5.5 Using openMosix

At its simplest, openMosix is transparent to the user. You can sit back and reap the benefits. But at times, you'll want more control. At the very least, you may want to verify that it is really running properly. (You could just time applications with computers turned on and off, but you'll probably want to be a little more sophisticated than that.) Fortunately, openMosix provides some tools that allow you to monitor and control various jobs. If you don't like the tools that come with openMosix, you can always install other tools such as openMosixView.

5.5.1 User Tools

You should install the openMosix user tools before you start running openMosix. This package includes several useful management tools (migrate, mosctl, mosmon, mosrun, and setpe), an openMosix aware version of ps and top called, suitably, mps and mtop, and a startup script /etc/init.d/openmosix. (This is actually a link to the file /etc/rc.d/init.d/openmosix.)

5.5.1.1 mps and mtop

Both mps and mtop will look a lot like their counterparts, ps and top. The major difference is that each has an additional column that gives the node number on which a process is running. Here is part of the output from mps:

[root@fanny sloanjd]# mps

  PID TTY NODE STAT TIME COMMAND

...

19766  ?     0 R    2:32 ./loop 

19767  ?     2 S    1:45 ./loop 

19768  ?     5 S    3:09 ./loop 

19769  ?     4 S    2:58 ./loop 

19770  ?     2 S    1:47 ./loop 

19771  ?     3 S    2:59 ./loop 

19772  ?     6 S    1:43 ./loop 

19773  ?     0 R    1:59 ./loop 

...

As you can see from the third column, process 19769 is running on node 4. It is important to note that mps must be run on the machine where the process originated. You will not see the process if you run ps, mps, top, or mtop on any of the other machines in the cluster even if the process has migrated to that machine. (Arguably, in this respect, openMosix is perhaps a little too transparent. Fortunately, a couple of the other tools help.)

5.5.1.2 migrate

The tool migrate explicitly moves a process from one node to another. Since there are circumstances under which some processes can't migrate, the system may be forced to ignore this command. You'll need the PID and the node number of the destination machine. Here is an example:

[sloanjd@fanny sloanjd]$ migrate 19769 5

This command will move process 19769 to node number 5. (You can use home in place of the node number to send a process back to the CPU where it was started.) It might be tempting to think you are reducing the load on node number 4, the node where the process was running, but in a balanced system with no other action, another process will likely migrate to node 4.

5.5.1.3 mosctl

With mosctl, you have greater control over how processes are run on individual machines. For example, you can block the arrival of guest processes to lighten the load on a machine. You can use mosctl with the setspeed option to override a node's idea of its own speed. This can be used to attract or discourage process migration to the machine. mosctl can also be used to display utilization or tune openMosix performance parameters. There are too many arguments to go into here, but they are described in the manpage.

5.5.1.4 mosmon

While mps won't tell you if a process has migrated to your machine, you can get a good idea of what is going across the cluster with the mosmon utility. mosmon is an ncurses-based utility that will display a simple bar graph showing the loads on the nodes in your cluster. This can give you a pretty good idea of what is going on. Figure 5-1 shows mosmon in action.

Figure 5-1. mosmon

In this example, eight identical processes are running on a six-node cluster. Obviously, the second and sixth nodes have two processes each while the remaining four machines are each running a single process. Of course, other processes could be mixed into this, affecting an individual machine's load. You can change the view to display memory, speed, and utilization as well as change the layout of the graph. Press h while the program is running to display the various options. Press q to quit the program.
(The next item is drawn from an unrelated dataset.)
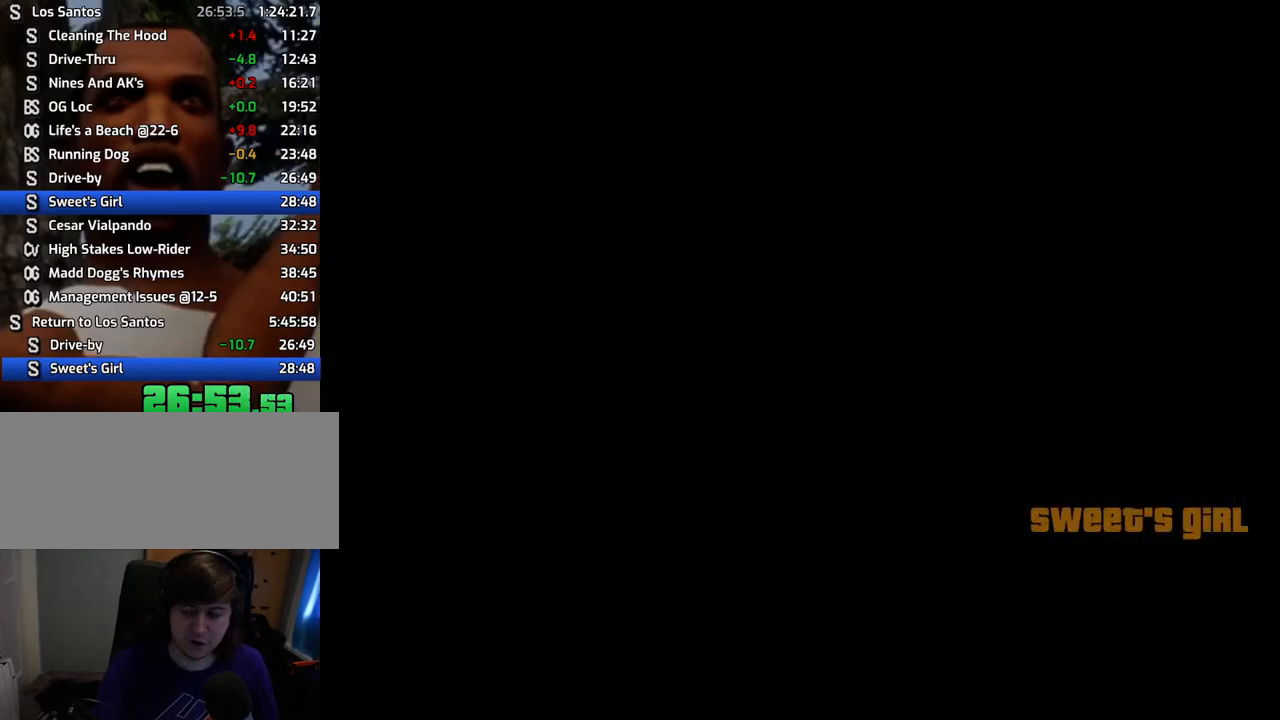
{"keys": [], "mouse": [], "events": [[50, "a", "up"], [50, "d", "down"], [50, "w", "up"], [100, "d", "up"], [100, "space", "down"], [200, "a", "down"], [200, "space", "up"], [200, "w", "down"], [234, "a", "up"], [284, "w", "up"], [334, "space", "down"], [384, "w", "down"], [434, "a", "down"], [434, "space", "up"], [484, "a", "up"], [484, "w", "up"]]}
Incidentally, mosmon goes by several different names, including mon and, less commonly, mmon. The original name was mon, and it is often referred to by that name in openMosix documentation. The shift to mosmon was made to eliminate a naming conflict with the network-monitoring tool mon. The local name is actually set by a compile-time variable.

5.5.1.5 mosrun

The mosrun command can also be used to advise the system to run a specific program on a specified node. You'll need the program name and the destination node number (or use -h for the home node). Actually, mosrun is one of a family of commands used to control node allocation preferences. These are listed and described on the manpage for mosrun.

5.5.1.6 setpe

The setpe command can be used to manually configure a node. (In practice, setpe is usually called from the script /etc/init.d/openmosix rather than used directly.) As root, you can use setpe to start or stop openMosix. For example, you could start openMosix with a specific configuration file with a command like

[root@ida sloanjd]# /sbin/setpe -w -f /etc/openmosix.map

setpe takes several options including -r to read the configuration file, -c to check the map's consistency, and -off to shut down openMosix. Consult the manpage for more information.

5.5.2 openMosixView

openMosixView extends the basic functionality of the user tools while providing a spiffy X-based GUI. However, the basic user tools must be installed for openMosixView to work. openMosixView is actually seven applications that can be invoked from the main administration application.

If you want to install openMosixView, which is strongly recommended, download the package from http://www.openmosixview.com. Look over the documentation for any dependencies that might apply. Depending on what you have already installed on your system, you may need to install additional packages. For example, GLUT is one of more than two dozen dependences. Fortunately (or annoyingly), rpm will point out to you what needs to be added.

Then, as root, install the appropriate packages.

[root@fanny root]# rpm -vih glut-3.7-12.i386.rpm

warning: glut-3.7-12.i386.rpm: V3 DSA signature: NOKEY, key ID db42a60e

Preparing...                ########################################### [100%]

   1:glut                   ########################################### [100%]

[root@fanny root]# rpm -vih openmosixview-1.5-redhat90.i386.rpm

Preparing...                ########################################### [100%]

   1:openmosixview          ########################################### [100%]

As with the kernel, you'll want to repeat this on every node. This installation will install documentation in /usr/local.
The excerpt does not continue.